## Your task:
What lines of the data hold the string "knee"? Pull each one out.

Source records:
§ §

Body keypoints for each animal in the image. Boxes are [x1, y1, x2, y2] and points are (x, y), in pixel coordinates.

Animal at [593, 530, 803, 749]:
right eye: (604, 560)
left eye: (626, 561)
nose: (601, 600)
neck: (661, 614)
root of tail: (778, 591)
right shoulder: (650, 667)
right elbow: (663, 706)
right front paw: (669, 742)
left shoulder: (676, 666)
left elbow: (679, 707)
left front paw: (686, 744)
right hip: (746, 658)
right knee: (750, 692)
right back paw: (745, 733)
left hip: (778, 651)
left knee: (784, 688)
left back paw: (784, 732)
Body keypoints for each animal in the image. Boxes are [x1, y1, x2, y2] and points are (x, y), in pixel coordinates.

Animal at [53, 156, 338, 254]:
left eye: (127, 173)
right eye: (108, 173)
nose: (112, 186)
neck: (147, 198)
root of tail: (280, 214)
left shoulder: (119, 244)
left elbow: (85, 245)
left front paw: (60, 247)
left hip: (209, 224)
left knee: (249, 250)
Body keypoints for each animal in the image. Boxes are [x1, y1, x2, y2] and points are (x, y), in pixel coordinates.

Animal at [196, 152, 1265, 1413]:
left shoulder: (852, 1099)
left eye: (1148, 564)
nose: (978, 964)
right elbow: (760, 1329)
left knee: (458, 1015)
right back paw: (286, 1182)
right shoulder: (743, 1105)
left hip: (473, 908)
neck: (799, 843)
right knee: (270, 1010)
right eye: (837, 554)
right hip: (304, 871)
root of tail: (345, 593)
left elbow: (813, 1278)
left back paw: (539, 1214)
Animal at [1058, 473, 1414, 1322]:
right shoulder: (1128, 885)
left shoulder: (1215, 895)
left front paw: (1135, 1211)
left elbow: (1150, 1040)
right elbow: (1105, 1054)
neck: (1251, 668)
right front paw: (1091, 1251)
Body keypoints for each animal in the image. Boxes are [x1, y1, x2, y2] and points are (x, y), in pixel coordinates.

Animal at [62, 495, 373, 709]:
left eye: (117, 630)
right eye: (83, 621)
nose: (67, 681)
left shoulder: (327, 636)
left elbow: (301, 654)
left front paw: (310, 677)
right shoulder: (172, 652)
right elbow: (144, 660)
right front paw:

§ §

## Answer for the task:
right knee: (750, 692)
left knee: (784, 688)
left knee: (249, 250)
left knee: (458, 1015)
right knee: (270, 1010)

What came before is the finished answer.